The problem is I know the right answer here and that is to abandon the direct instruction altogether with this crew (which I already had for the most part) and just use Mathalicious and a few other resources as a tool to get the kids excited about applying math and let the chips fall where they may.  It is just a little scary to take the plunge.  I am thinking two Mathalicious lessons a week with additional resources inserted as needed would be life changing for the kids and for me .  Anyone want to convince me one way or another?


5 thoughts on “Crossroads

  1. At 64 I’ve had my share of these moments. The thing is the plough thru method, even done more gently, still has me wondering if they’ll learn it well enough for the tests. Nowhere has this issue been more stark than my present teaching in Thailand, where foundations are broken, procedural learning is even more endemic, and kids are taught passively, without encouragement to ask questions. One student once told me, “You make us brave to think”. There is so much work to do to undo. Good work. Even if scores might be higher otherwise, which I doubt, I must live with myself. And education’s standards are mostly, if not completely, for the mind. One day I hope there will be standards for the heart.

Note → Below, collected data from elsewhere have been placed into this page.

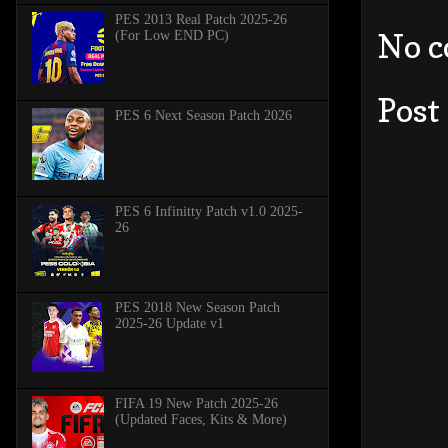
PES 2013 Real Patch 2025-26
No 
(For Low END PC)
Post
PES 6 Next Season Patch 2026
PES 6 Infinitty Patch v1.0 2025-
26
PES 2018 New Season Patch
2025-26 Update v1
FIFA 19 New Patch 2025-26
(Updated Faces, Kits & More)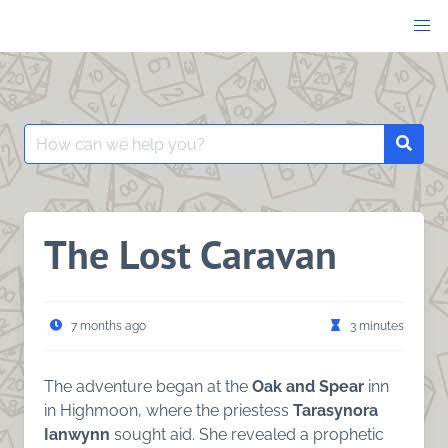
Skip
to
content
Search
Searc
for:
The Lost Caravan
7 months ago
3 minutes
The adventure began at the
Oak and Spear
inn
in Highmoon, where the priestess
Tarasynora
Ianwynn
sought aid. She revealed a prophetic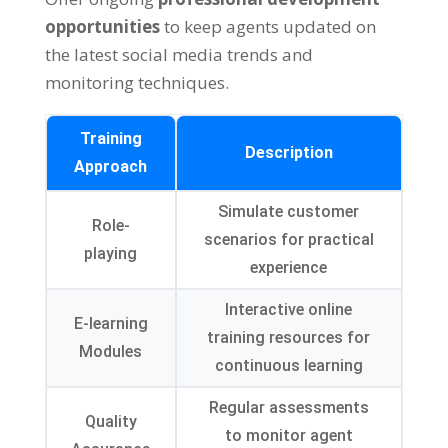
opportunities
to keep agents updated on
the latest social media trends and
monitoring techniques.
Training
Description
Approach
Simulate customer
Role-
scenarios for practical
playing
experience
Interactive online
E-learning
training resources for
Modules
continuous learning
Regular assessments
Quality
to monitor agent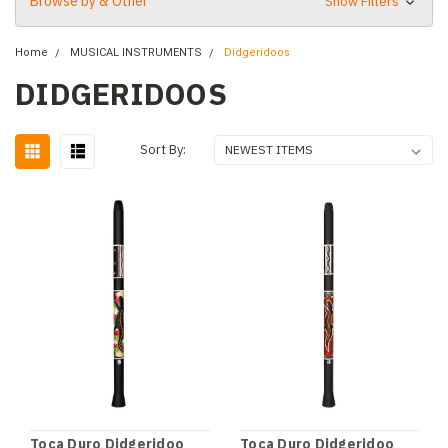
Browse by & Other
Show Filters
Home
MUSICAL INSTRUMENTS
Didgeridoos
DIDGERIDOOS
Sort By:
Toca Duro Didgeridoo
Toca Duro Didgeridoo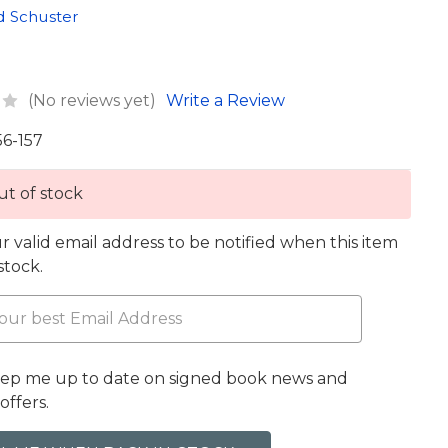
d Schuster
(No reviews yet)
Write a Review
56-157
t of stock
r valid email address to be notified when this item
 stock.
eep me up to date on signed book news and
offers.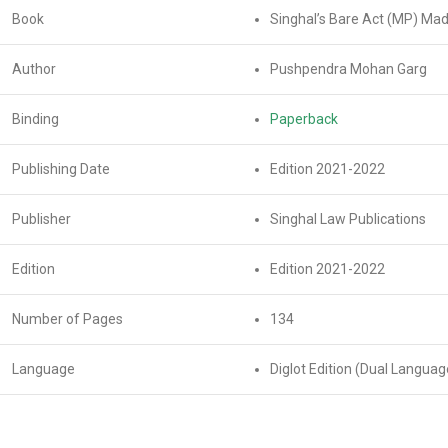
Book
Singhal’s Bare Act (MP) Ma
Author
Pushpendra Mohan Garg
Binding
Paperback
Publishing Date
Edition 2021-2022
Publisher
Singhal Law Publications
Edition
Edition 2021-2022
Number of Pages
134
Language
Diglot Edition (Dual Languag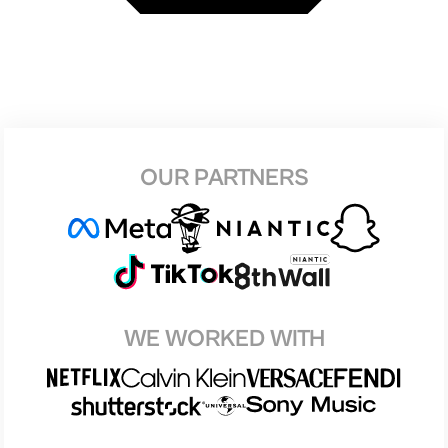
OUR PARTNERS
WE WORKED WITH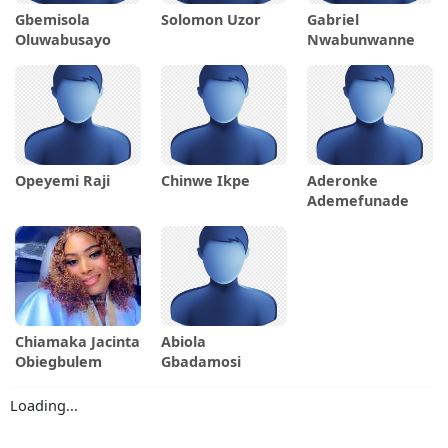
Gbemisola
Solomon Uzor
Gabriel
Oluwabusayo
Nwabunwanne
Opeyemi Raji
Chinwe Ikpe
Aderonke
Ademefunade
Chiamaka Jacinta
Abiola
Obiegbulem
Gbadamosi
Loading...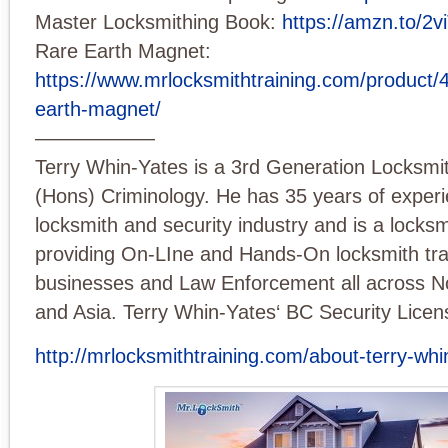
Master Locksmithing Book:
https://amzn.to/2
Rare Earth Magnet:
https://www.mrlocksmithtraining.com/product/40
earth-magnet/
——————
Terry Whin-Yates is a 3rd Generation Locksmi
(Hons) Criminology. He has 35 years of experi
locksmith and security industry and is a locksm
providing On-LIne and Hands-On locksmith trai
businesses and Law Enforcement all across N
and Asia. Terry Whin-Yates‘ BC Security Licen
http://mrlocksmithtraining.com/about-terry-whi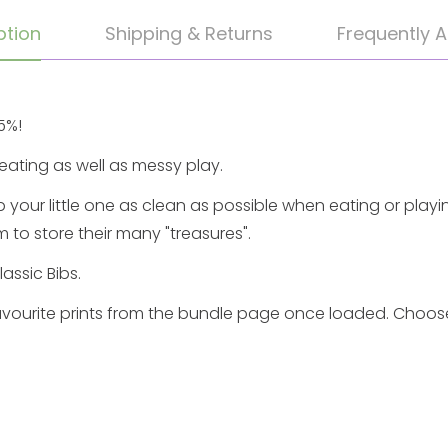
ption
Shipping & Returns
Frequently 
5%!
eating as well as messy play.
p your little one as clean as possible when eating or playi
 to store their many "treasures".
lassic Bibs.
vourite prints
from the
bundle
page once loaded. Choose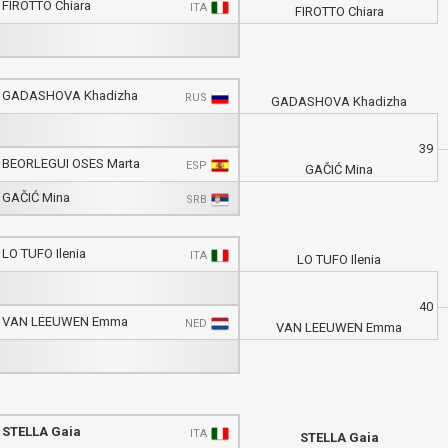
FIROTTO Chiara
ITA
FIROTTO Chiara
GADASHOVA Khadizha
RUS
GADASHOVA Khadizha
39
BEORLEGUI OSES Marta
ESP
GAČIĆ Mina
GAČIĆ Mina
SRB
LO TUFO Ilenia
ITA
LO TUFO Ilenia
40
VAN LEEUWEN Emma
NED
VAN LEEUWEN Emma
STELLA Gaia
ITA
STELLA Gaia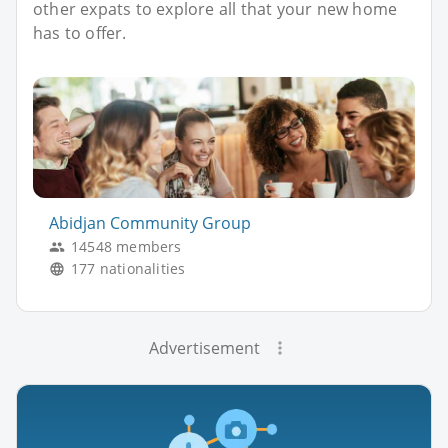
other expats to explore all that your new home
has to offer.
Abidjan Community Group
14548 members
177 nationalities
Advertisement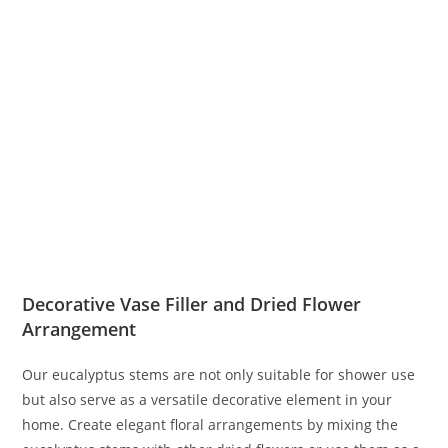
Decorative Vase Filler and Dried Flower
Arrangement
Our eucalyptus stems are not only suitable for shower use
but also serve as a versatile decorative element in your
home. Create elegant floral arrangements by mixing the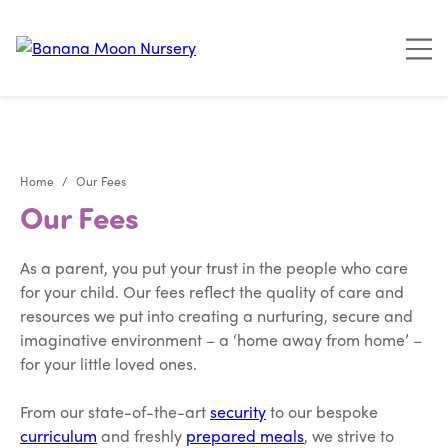
"
"
"
"
Home
Our Fees
Our Fees
As a parent, you put your trust in the people who care
for your child. Our fees reflect the quality of care and
resources we put into creating a nurturing, secure and
imaginative environment – a ‘home away from home’ –
for your little loved ones.
From our state-of-the-art
security
to our bespoke
curriculum
and freshly
prepared meals
, we strive to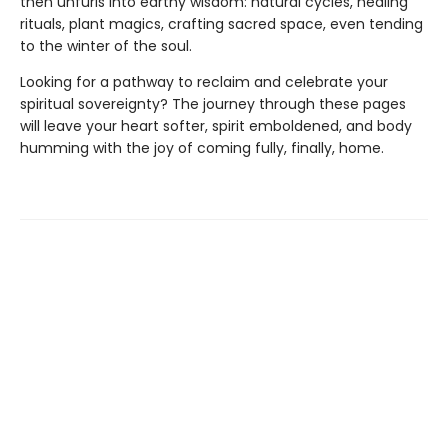
then unfurls into earthy wisdom: natural cycles, healing
rituals, plant magics, crafting sacred space, even tending
to the winter of the soul.
Looking for a pathway to reclaim and celebrate your
spiritual sovereignty? The journey through these pages
will leave your heart softer, spirit emboldened, and body
humming with the joy of coming fully, finally, home.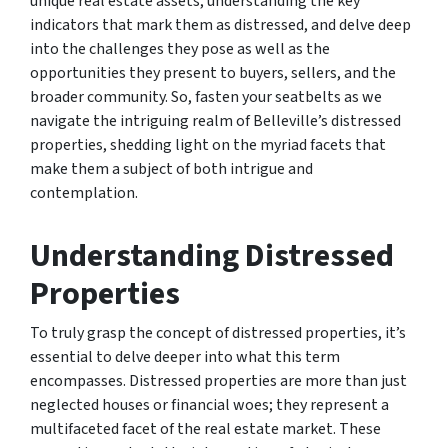
unique real estate assets, understanding the key
indicators that mark them as distressed, and delve deep
into the challenges they pose as well as the
opportunities they present to buyers, sellers, and the
broader community. So, fasten your seatbelts as we
navigate the intriguing realm of Belleville’s distressed
properties, shedding light on the myriad facets that
make them a subject of both intrigue and
contemplation.
Understanding Distressed
Properties
To truly grasp the concept of distressed properties, it’s
essential to delve deeper into what this term
encompasses. Distressed properties are more than just
neglected houses or financial woes; they represent a
multifaceted facet of the real estate market. These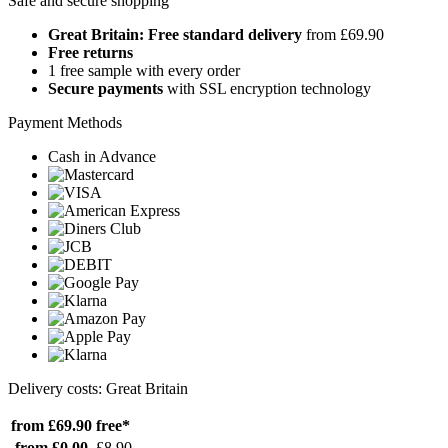
Safe and secure shopping
Great Britain: Free standard delivery
from £69.90
Free returns
1 free sample with every order
Secure payments
with SSL encryption technology
Payment Methods
Cash in Advance
Delivery costs: Great Britain
from £69.90
free*
from £0.00
£8.90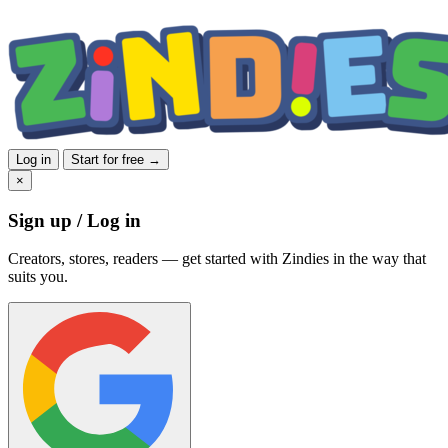
Log in
Start for free →
×
Sign up / Log in
Creators, stores, readers — get started with Zindies in the way that
suits you.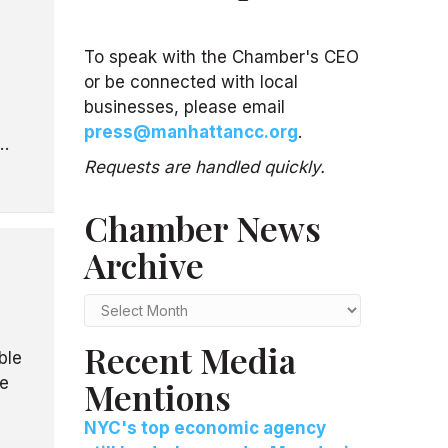
To speak with the Chamber's CEO
or be connected with local
businesses, please email
press@manhattancc.org
.
0…
Requests are handled quickly.
Chamber News
d
Archive
Chamber
News
Recent Media
Archive
ble
e
Mentions
NYC's top economic agency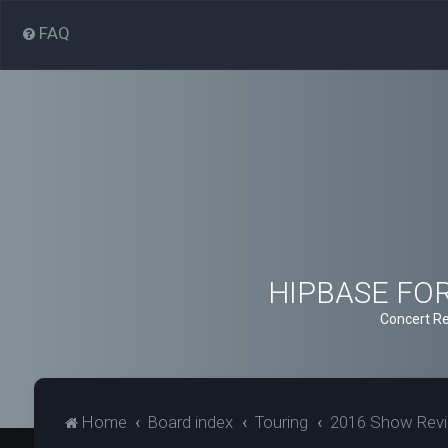
FAQ
HIPBASE FORU
Concert Re
Home
Board index
Touring
2016 Show Rev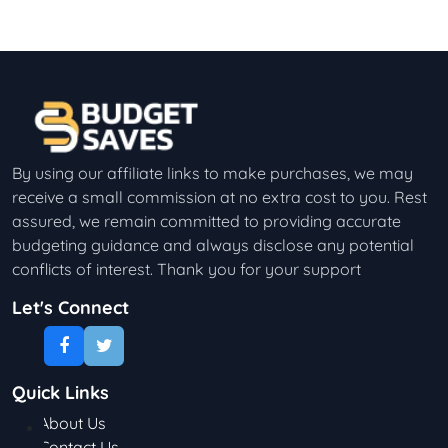
By using our affiliate links to make purchases, we may
receive a small commission at no extra cost to you. Rest
assured, we remain committed to providing accurate
budgeting guidance and always disclose any potential
conflicts of interest. Thank you for your support
Let's Connect
Quick Links
About Us
Contact Us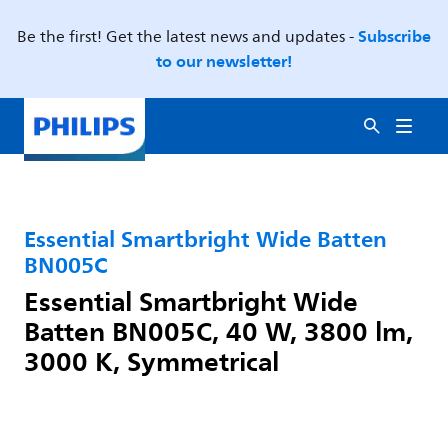
Subscribe
Be the first! Get the latest news and updates -
to our newsletter!
Essential Smartbright Wide Batten
BN005C
Essential Smartbright Wide
Batten BN005C, 40 W, 3800 lm,
3000 K, Symmetrical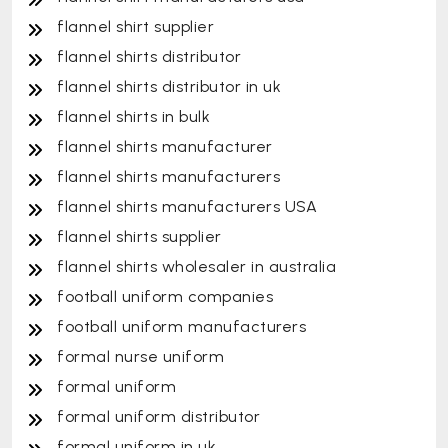
flannel shirt supplier
flannel shirts distributor
flannel shirts distributor in uk
flannel shirts in bulk
flannel shirts manufacturer
flannel shirts manufacturers
flannel shirts manufacturers USA
flannel shirts supplier
flannel shirts wholesaler in australia
football uniform companies
football uniform manufacturers
formal nurse uniform
formal uniform
formal uniform distributor
formal uniform in uk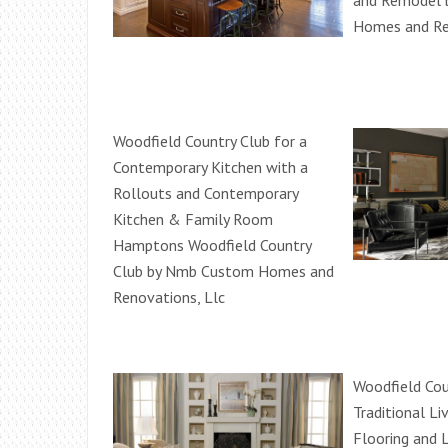
and Remodel
Homes and Re
Woodfield Country Club for a
Contemporary Kitchen with a
Rollouts and Contemporary
Kitchen & Family Room
Hamptons Woodfield Country
Club by Nmb Custom Homes and
Renovations, Llc
Woodfield Cou
Traditional L
Flooring and 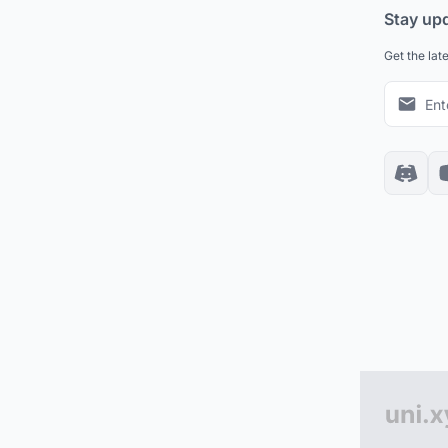
Stay up
Get the lat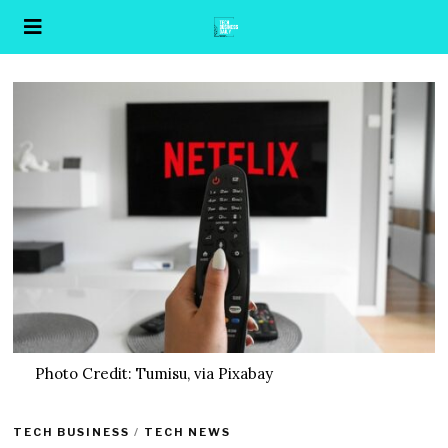
Photo Credit: Tumisu, via Pixabay
TECH BUSINESS
/
TECH NEWS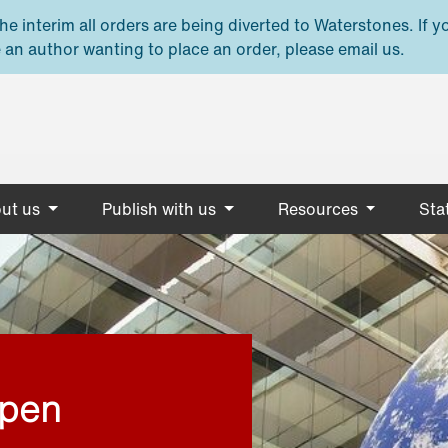
e interim all orders are being diverted to Waterstones. If y
 an author wanting to place an order, please email us.
ut us
Publish with us
Resources
Stat
open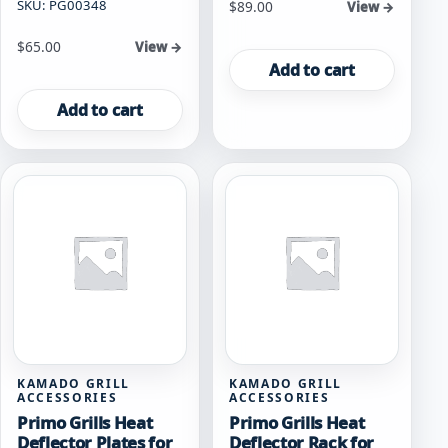
SKU: PG00348
$
89.00
View →
$
65.00
View →
Add to cart
Add to cart
KAMADO GRILL
KAMADO GRILL
ACCESSORIES
ACCESSORIES
Primo Grills Heat
Primo Grills Heat
Deflector Plates for
Deflector Rack for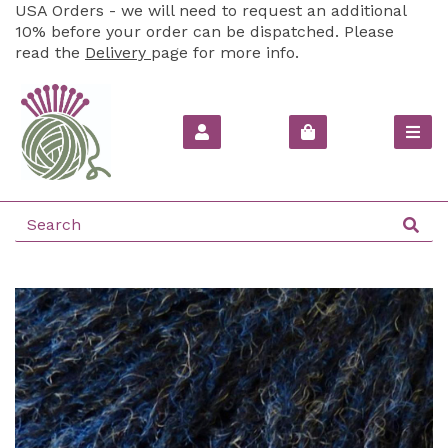
USA Orders - we will need to request an additional
10% before your order can be dispatched. Please
read the
Delivery
page for more info.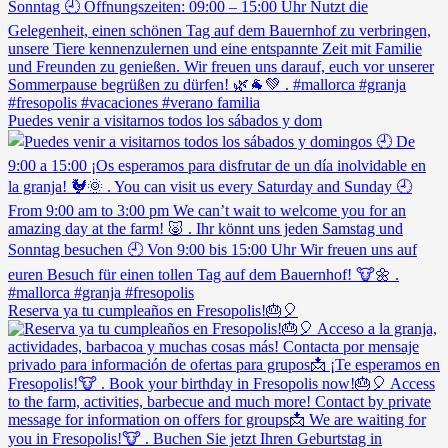
Puedes venir a visitarnos todos los sábados y dom
Reserva ya tu cumpleaños en Fresopolis!🎂🎈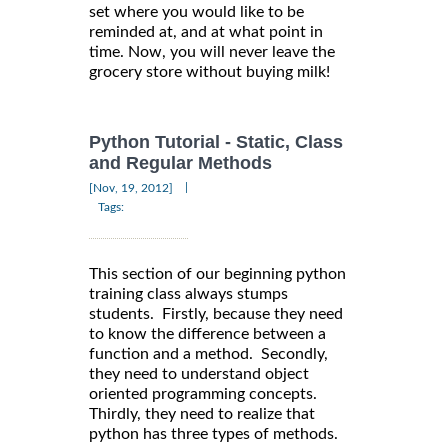
set where you would like to be
reminded at, and at what point in
time. Now, you will never leave the
grocery store without buying milk!
Python Tutorial - Static, Class
and Regular Methods
|
[Nov, 19, 2012]
Tags:
This section of our beginning python
training class always stumps
students. Firstly, because they need
to know the difference between a
function and a method. Secondly,
they need to understand object
oriented programming concepts.
Thirdly, they need to realize that
python has three types of methods.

    • Wow it is so interesting to hear about your experiences in Thailand. I agree completely that I have to live with myself first! The kids are loving it so far and I hope their learning reflects that. I would be interested to hear more about your Thailand experience!

  2. To make my comment more succinct, I describe myself, not as a teacher, but as a facilitator of expression, and my context is mathematics.

  3. As a former math resource teacher, I cannot express the importance of making the math real for the students. Students can make big connections through real world math problems. I would make homework practice on past skills that will help them for upcoming tasks. The best thing I was told when wanting to try new techniques is “you will not hurt the children.” The students will be okay. With my 7th grade inclusion, I have had to do lower grade level mathalicious problems to work towards one at grade level. I will say with ratios and proportions, patterns will come in helpful for determine proportional and non-proportional graphs. I’m talking too much… Let me know if I can help. My students loved the Nike Shoes problem about shoe size and price. We just finished ratios and proportions. We are on to equations and expressions.

    • Thank you so much. Our district does it the other way for some reason, expressions and equations before ratio and proportions, I am not sure why! I haven’t done that shoe one yet but it is on my agenda to squeeze in. We have done all Mathalicious so far this week with just some breaks to reinforce some skills and it has worked great so far. Thank you for your advice and encouragement!!!